_HOW TO COMPLETE THIS TASK_
A faithful copy is needed of the lines below from the one with "OEM : 1807130" up to and including the one with "Bar smeštaj"; set it down with no pictures and no other lines.

——————————

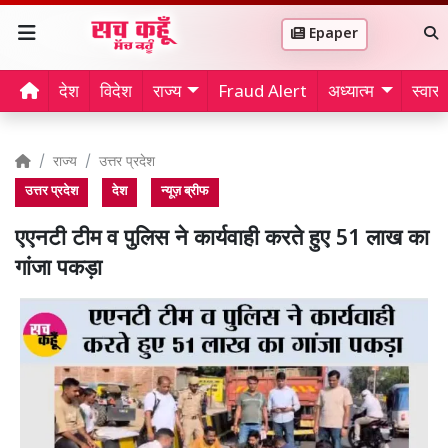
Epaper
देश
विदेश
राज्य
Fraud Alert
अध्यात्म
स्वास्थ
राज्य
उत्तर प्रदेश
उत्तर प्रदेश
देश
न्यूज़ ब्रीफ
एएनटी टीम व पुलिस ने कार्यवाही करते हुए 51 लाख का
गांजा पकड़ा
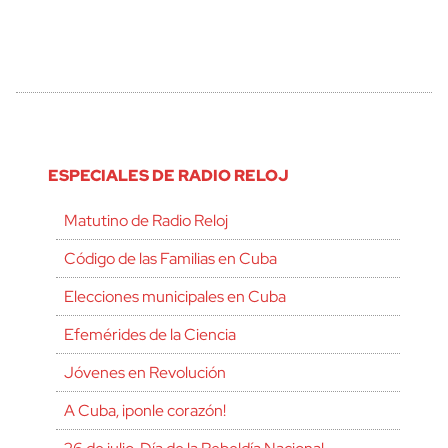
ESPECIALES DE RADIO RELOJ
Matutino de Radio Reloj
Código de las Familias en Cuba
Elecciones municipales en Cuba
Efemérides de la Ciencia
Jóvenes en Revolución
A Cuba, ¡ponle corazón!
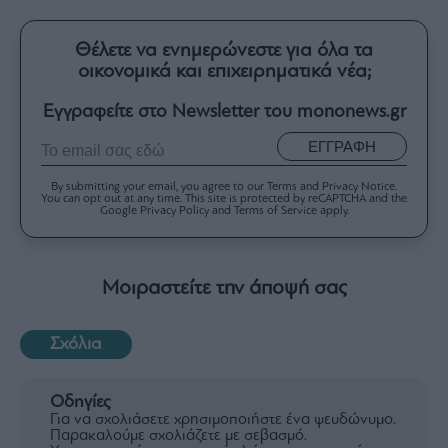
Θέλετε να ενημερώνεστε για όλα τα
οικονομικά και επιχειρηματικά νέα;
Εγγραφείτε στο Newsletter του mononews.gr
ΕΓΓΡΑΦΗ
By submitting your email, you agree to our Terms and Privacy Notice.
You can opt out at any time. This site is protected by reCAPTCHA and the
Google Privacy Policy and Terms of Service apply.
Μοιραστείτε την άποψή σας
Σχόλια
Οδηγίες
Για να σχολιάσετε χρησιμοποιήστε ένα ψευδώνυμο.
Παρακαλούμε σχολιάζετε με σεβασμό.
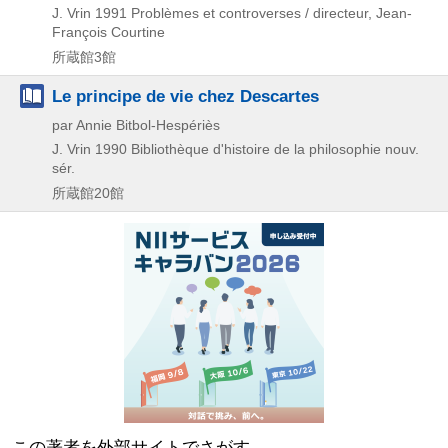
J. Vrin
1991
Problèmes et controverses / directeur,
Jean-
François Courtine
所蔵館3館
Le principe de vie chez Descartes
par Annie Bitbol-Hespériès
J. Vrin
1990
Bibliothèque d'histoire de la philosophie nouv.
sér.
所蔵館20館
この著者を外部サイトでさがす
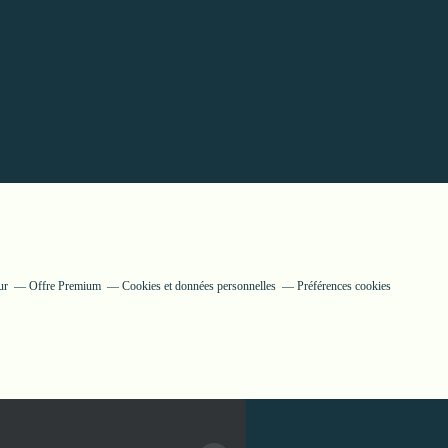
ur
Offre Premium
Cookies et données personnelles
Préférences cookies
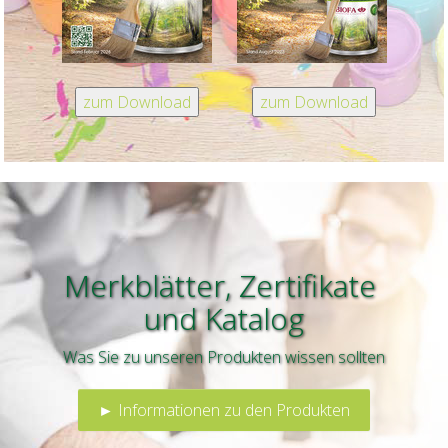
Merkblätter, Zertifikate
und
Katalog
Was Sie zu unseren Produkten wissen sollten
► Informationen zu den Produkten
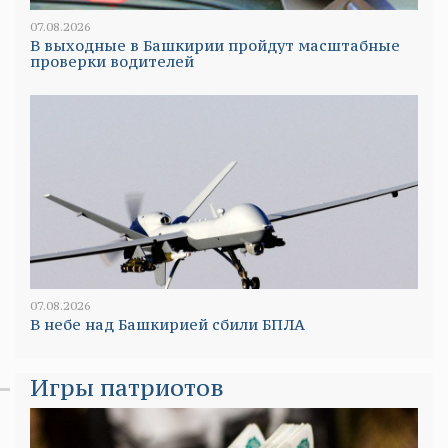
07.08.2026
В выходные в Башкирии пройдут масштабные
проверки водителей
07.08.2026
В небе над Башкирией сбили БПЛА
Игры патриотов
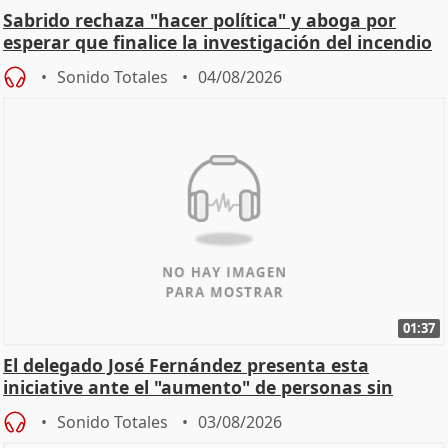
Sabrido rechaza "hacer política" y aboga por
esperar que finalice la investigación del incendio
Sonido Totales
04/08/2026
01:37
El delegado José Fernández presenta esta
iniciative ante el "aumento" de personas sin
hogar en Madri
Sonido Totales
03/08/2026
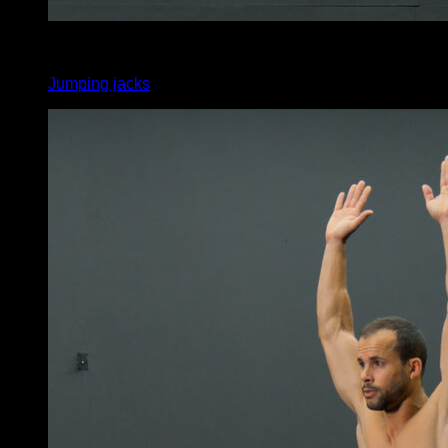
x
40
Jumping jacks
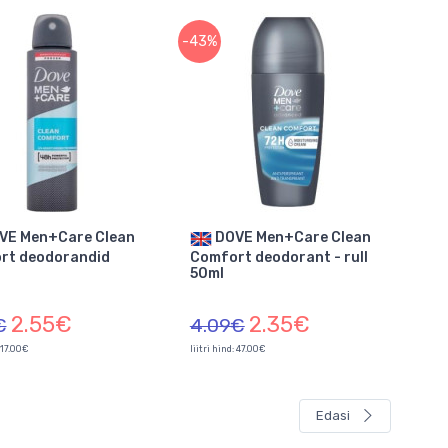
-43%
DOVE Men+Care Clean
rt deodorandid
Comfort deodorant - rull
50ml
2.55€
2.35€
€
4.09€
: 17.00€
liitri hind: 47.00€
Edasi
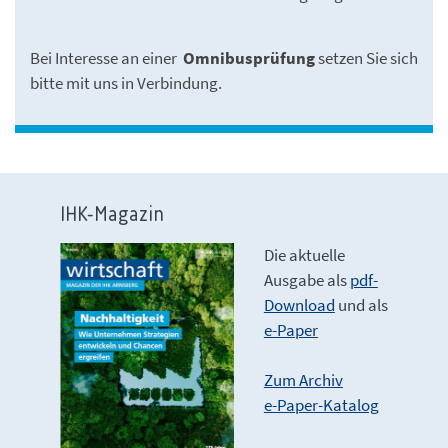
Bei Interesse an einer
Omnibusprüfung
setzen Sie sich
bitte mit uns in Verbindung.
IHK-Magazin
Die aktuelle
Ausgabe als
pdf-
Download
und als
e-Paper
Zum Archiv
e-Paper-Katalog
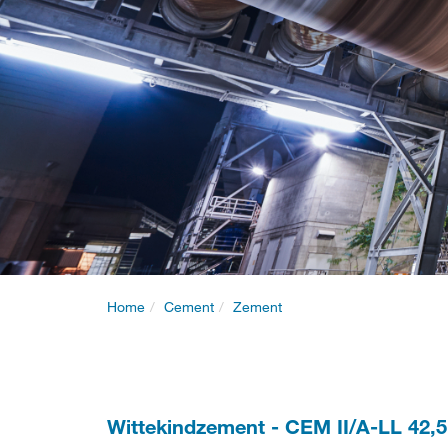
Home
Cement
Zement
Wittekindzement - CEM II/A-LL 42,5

——————————

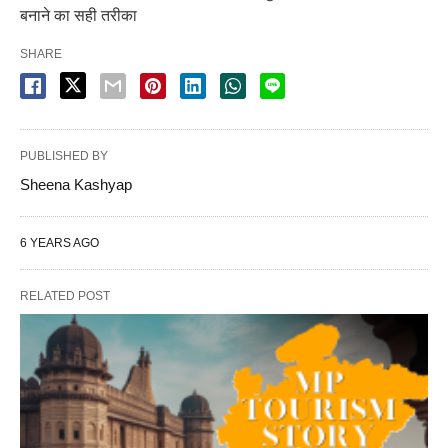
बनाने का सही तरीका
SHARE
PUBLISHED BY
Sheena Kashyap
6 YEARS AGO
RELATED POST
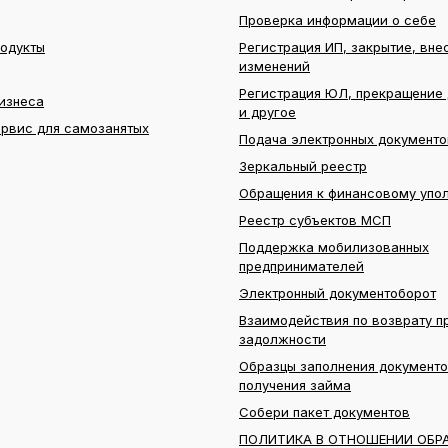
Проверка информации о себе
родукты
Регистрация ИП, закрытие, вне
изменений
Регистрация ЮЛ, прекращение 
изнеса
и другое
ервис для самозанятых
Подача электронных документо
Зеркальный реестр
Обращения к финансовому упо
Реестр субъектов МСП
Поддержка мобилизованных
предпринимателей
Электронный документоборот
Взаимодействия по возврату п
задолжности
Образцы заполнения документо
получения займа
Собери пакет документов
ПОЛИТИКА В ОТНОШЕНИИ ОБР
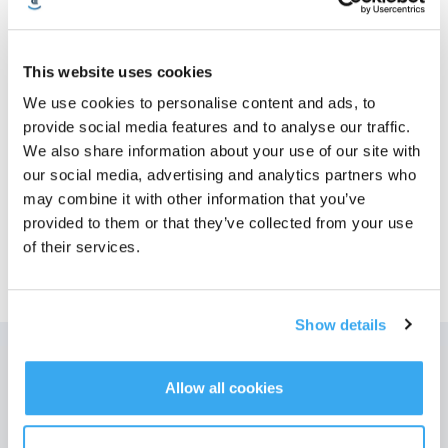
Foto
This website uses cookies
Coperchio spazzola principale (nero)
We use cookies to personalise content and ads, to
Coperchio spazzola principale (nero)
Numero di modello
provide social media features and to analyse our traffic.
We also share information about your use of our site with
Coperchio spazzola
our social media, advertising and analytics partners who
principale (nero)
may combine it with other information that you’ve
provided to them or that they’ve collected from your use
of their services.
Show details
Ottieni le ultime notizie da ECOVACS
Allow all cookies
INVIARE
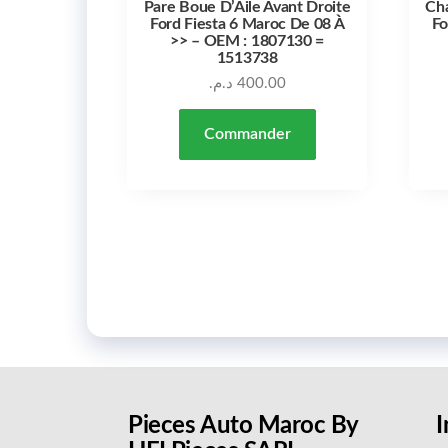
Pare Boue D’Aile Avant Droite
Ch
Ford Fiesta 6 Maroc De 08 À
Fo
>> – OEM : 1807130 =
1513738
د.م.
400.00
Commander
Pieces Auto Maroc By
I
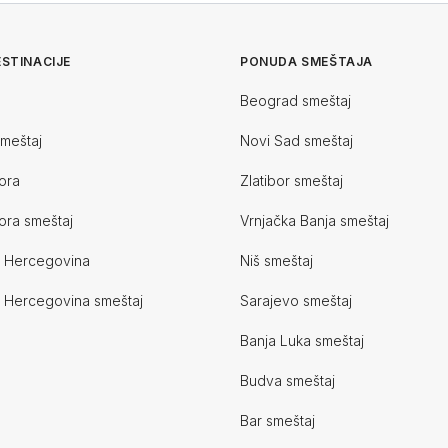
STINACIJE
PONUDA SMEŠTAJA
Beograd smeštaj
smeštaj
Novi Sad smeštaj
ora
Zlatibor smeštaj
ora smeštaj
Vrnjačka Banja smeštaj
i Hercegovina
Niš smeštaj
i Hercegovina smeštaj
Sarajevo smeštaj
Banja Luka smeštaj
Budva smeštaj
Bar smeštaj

——————————

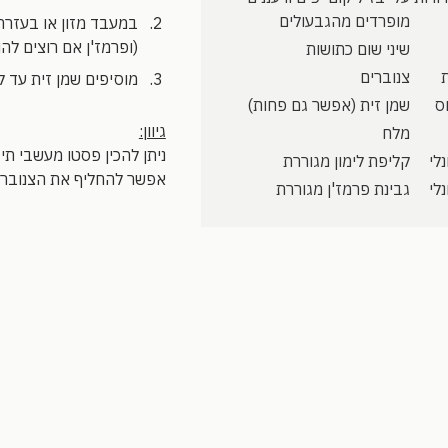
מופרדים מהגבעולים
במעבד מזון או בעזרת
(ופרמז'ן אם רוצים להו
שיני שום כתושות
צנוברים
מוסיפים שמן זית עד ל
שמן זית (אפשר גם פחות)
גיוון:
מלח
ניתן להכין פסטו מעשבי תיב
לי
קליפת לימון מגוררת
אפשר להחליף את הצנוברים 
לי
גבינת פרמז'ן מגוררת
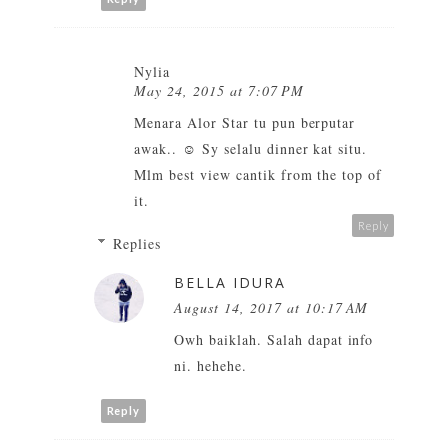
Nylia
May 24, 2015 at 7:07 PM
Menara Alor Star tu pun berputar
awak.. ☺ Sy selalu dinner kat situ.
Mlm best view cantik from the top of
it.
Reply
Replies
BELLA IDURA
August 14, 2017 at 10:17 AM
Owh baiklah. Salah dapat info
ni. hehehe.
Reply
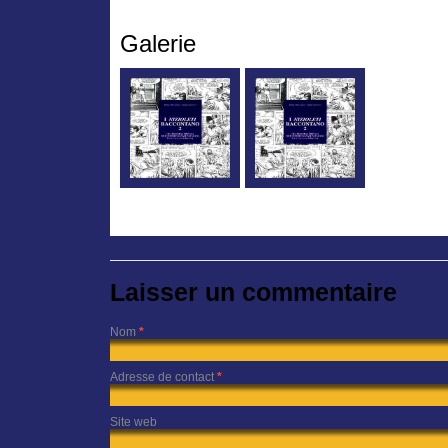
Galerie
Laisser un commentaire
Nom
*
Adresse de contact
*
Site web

——————————

_WRITTEN ANSWER_
>> – OEM : 1807130 =
1513738
د.م.
400.00
Commander
Pieces Auto Maroc By
I
STINACIJE
PONUDA SMEŠTAJA
Beograd smeštaj
smeštaj
Novi Sad smeštaj
ora
Zlatibor smeštaj
ora smeštaj
Vrnjačka Banja smeštaj
i Hercegovina
Niš smeštaj
i Hercegovina smeštaj
Sarajevo smeštaj
Banja Luka smeštaj
Budva smeštaj
Bar smeštaj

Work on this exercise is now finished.